Work item: Would you return all of this data exactly, leaving nothing out?

Records for this task:
====

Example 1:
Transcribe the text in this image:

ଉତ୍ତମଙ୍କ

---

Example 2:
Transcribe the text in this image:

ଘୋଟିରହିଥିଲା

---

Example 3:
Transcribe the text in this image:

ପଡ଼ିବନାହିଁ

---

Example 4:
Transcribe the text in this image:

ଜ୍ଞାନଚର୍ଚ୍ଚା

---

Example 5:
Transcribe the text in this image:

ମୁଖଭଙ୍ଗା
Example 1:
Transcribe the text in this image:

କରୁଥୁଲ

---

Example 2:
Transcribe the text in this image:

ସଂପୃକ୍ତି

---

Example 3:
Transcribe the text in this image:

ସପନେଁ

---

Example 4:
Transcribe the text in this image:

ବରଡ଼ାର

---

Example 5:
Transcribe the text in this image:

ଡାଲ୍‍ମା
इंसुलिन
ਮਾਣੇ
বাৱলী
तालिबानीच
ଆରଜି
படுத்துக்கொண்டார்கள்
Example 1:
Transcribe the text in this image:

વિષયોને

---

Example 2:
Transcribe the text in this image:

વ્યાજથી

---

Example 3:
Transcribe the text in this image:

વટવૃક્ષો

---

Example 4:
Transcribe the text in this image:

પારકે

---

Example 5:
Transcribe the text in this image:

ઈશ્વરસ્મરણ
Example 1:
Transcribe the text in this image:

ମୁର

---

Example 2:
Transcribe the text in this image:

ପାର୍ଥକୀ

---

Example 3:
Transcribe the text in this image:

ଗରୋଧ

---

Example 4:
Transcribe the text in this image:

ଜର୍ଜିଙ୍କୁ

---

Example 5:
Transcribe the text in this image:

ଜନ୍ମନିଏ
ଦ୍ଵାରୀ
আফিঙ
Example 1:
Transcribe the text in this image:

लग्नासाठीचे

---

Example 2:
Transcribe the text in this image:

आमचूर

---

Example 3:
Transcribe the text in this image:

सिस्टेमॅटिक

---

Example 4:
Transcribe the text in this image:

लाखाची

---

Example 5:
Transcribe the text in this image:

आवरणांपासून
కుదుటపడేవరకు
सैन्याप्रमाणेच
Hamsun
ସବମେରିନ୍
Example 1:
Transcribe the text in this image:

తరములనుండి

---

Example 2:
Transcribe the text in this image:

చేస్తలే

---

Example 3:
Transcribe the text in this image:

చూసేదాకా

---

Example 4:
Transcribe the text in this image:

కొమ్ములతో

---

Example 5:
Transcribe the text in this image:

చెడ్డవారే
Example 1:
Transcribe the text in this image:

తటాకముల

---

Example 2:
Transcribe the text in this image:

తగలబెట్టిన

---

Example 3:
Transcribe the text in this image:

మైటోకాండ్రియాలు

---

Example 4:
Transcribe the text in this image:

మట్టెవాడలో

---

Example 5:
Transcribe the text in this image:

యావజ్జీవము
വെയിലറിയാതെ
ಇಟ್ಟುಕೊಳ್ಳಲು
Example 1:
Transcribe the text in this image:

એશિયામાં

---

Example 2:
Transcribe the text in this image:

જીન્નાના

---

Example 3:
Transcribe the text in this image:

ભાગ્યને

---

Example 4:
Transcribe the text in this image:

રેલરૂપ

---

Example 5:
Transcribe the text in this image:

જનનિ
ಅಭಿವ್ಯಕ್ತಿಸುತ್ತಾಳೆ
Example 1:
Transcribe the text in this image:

====

Solution to this task:
Example 1:
Transcribe the text in this image:

ଉତ୍ତମଙ୍କ

---

Example 2:
Transcribe the text in this image:

ଘୋଟିରହିଥିଲା

---

Example 3:
Transcribe the text in this image:

ପଡ଼ିବନାହିଁ

---

Example 4:
Transcribe the text in this image:

ଜ୍ଞାନଚର୍ଚ୍ଚା

---

Example 5:
Transcribe the text in this image:

ମୁଖଭଙ୍ଗା
Example 1:
Transcribe the text in this image:

କରୁଥୁଲ

---

Example 2:
Transcribe the text in this image:

ସଂପୃକ୍ତି

---

Example 3:
Transcribe the text in this image:

ସପନେଁ

---

Example 4:
Transcribe the text in this image:

ବରଡ଼ାର

---

Example 5:
Transcribe the text in this image:

ଡାଲ୍‍ମା
इंसुलिन
ਮਾਣੇ
বাৱলী
तालिबानीच
ଆରଜି
படுத்துக்கொண்டார்கள்
Example 1:
Transcribe the text in this image:

વિષયોને

---

Example 2:
Transcribe the text in this image:

વ્યાજથી

---

Example 3:
Transcribe the text in this image:

વટવૃક્ષો

---

Example 4:
Transcribe the text in this image:

પારકે

---

Example 5:
Transcribe the text in this image:

ઈશ્વરસ્મરણ
Example 1:
Transcribe the text in this image:

ମୁର

---

Example 2:
Transcribe the text in this image:

ପାର୍ଥକୀ

---

Example 3:
Transcribe the text in this image:

ଗରୋଧ

---

Example 4:
Transcribe the text in this image:

ଜର୍ଜିଙ୍କୁ

---

Example 5:
Transcribe the text in this image:

ଜନ୍ମନିଏ
ଦ୍ଵାରୀ
আফিঙ
Example 1:
Transcribe the text in this image:

लग्नासाठीचे

---

Example 2:
Transcribe the text in this image:

आमचूर

---

Example 3:
Transcribe the text in this image:

सिस्टेमॅटिक

---

Example 4:
Transcribe the text in this image:

लाखाची

---

Example 5:
Transcribe the text in this image:

आवरणांपासून
కుదుటపడేవరకు
सैन्याप्रमाणेच
Hamsun
ସବମେରିନ୍
Example 1:
Transcribe the text in this image:

తరములనుండి

---

Example 2:
Transcribe the text in this image:

చేస్తలే

---

Example 3:
Transcribe the text in this image:

చూసేదాకా

---

Example 4:
Transcribe the text in this image:

కొమ్ములతో

---

Example 5:
Transcribe the text in this image:

చెడ్డవారే
Example 1:
Transcribe the text in this image:

తటాకముల

---

Example 2:
Transcribe the text in this image:

తగలబెట్టిన

---

Example 3:
Transcribe the text in this image:

మైటోకాండ్రియాలు

---

Example 4:
Transcribe the text in this image:

మట్టెవాడలో

---

Example 5:
Transcribe the text in this image:

యావజ్జీవము
വെയിലറിയാതെ
ಇಟ್ಟುಕೊಳ್ಳಲು
Example 1:
Transcribe the text in this image:

એશિયામાં

---

Example 2:
Transcribe the text in this image:

જીન્નાના

---

Example 3:
Transcribe the text in this image:

ભાગ્યને

---

Example 4:
Transcribe the text in this image:

રેલરૂપ

---

Example 5:
Transcribe the text in this image:

જનનિ
ಅಭಿವ್ಯಕ್ತಿಸುತ್ತಾಳೆ
Example 1:
Transcribe the text in this image:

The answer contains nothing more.